* SOURCE TEXT
How to Implement a Rate Limiter in Async Rust

The bouncer at the async door

You are running a weather API. A script starts hammering your endpoint every millisecond. Your database connection pool fills up, legitimate users get timeouts, and your server starts eating RAM like it is a buffet. You need a bouncer at the door. In async Rust, that bouncer has to be fast, it cannot block the event loop, and it needs to track state across many concurrent requests without turning your code into a deadlock nightmare.

Rate limiting is the practice of counting how many requests a client makes within a time window and rejecting them if they go over. In a synchronous program, you can just use a global variable or a file. In async Rust, multiple tasks run on a few OS threads. They share memory. They race. If two tasks try to update the request count at the exact same moment, the data corrupts. Rust stops you from doing that, but it forces you to be explicit about how you share and protect state.

The standard pattern uses three building blocks: Arc to share ownership, Mutex to protect mutations, and a HashMap to track each client. You wrap the map in the mutex, wrap the mutex in the arc, and pass the arc to every task that needs to check the limit.

The sliding window algorithm

Rate limiters usually implement a sliding window. Instead of resetting the count at the top of every minute, the window moves forward with time. If the limit is five requests per minute, the bouncer looks at the last sixty seconds. If a client made four requests at 12:00:55 and one at 12:01:05, the bouncer sees five requests in the window and blocks the next one. The window slides, old requests fall off, and the count drops.

* WRITTEN REQUEST
From the article on rate limiting in async Rust, reproduce the passage starting at "The standard pattern" and ending at "the count drops.". The items that come after this are separate material, unrelated to the rate limiter article.

* DATA SECTION

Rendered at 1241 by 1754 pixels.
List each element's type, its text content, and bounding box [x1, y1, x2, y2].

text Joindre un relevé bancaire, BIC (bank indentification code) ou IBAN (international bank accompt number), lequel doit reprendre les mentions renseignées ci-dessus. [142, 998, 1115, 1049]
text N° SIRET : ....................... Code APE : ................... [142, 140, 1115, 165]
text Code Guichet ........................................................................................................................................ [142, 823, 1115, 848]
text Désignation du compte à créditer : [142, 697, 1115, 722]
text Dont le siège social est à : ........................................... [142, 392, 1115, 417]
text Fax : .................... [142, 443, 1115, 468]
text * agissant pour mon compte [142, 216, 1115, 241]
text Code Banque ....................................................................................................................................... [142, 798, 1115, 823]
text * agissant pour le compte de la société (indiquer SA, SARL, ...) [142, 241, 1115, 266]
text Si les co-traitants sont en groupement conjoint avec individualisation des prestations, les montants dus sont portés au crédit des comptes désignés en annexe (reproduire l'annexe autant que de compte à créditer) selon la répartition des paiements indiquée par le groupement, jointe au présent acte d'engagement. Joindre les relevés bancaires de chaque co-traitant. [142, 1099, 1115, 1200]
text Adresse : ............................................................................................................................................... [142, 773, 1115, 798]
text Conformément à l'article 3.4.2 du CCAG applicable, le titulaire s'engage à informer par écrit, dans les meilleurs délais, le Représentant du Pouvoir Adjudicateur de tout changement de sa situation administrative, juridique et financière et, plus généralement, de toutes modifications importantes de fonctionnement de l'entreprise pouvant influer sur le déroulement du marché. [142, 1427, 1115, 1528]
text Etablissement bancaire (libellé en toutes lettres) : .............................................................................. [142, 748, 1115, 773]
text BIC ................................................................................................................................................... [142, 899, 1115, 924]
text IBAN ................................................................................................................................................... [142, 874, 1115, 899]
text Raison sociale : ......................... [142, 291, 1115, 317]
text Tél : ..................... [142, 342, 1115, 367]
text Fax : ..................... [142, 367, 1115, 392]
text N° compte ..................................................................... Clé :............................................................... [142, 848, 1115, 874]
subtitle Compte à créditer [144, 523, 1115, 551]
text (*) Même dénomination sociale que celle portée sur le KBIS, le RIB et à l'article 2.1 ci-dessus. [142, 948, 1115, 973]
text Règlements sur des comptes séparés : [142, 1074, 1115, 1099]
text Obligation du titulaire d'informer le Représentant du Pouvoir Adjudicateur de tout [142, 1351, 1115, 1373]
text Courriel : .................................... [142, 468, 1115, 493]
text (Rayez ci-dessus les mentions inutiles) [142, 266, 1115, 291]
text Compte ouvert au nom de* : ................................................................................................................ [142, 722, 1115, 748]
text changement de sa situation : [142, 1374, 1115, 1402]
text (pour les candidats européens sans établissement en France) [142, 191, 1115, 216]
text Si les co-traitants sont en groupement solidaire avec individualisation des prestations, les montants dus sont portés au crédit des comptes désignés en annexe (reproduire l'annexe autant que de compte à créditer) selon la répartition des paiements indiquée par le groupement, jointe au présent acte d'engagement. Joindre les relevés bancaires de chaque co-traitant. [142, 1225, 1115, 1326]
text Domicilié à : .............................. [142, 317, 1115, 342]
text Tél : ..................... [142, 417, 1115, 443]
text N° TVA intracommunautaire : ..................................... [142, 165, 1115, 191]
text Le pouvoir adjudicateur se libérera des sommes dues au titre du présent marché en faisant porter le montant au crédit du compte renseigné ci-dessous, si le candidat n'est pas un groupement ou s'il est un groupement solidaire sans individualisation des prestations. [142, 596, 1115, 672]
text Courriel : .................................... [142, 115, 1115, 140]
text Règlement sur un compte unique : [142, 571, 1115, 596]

* ANSWER TO THE EXERCISE
The standard pattern uses three building blocks: Arc to share ownership, Mutex to protect mutations, and a HashMap to track each client. You wrap the map in the mutex, wrap the mutex in the arc, and pass the arc to every task that needs to check the limit.

The sliding window algorithm

Rate limiters usually implement a sliding window. Instead of resetting the count at the top of every minute, the window moves forward with time. If the limit is five requests per minute, the bouncer looks at the last sixty seconds. If a client made four requests at 12:00:55 and one at 12:01:05, the bouncer sees five requests in the window and blocks the next one. The window slides, old requests fall off, and the count drops.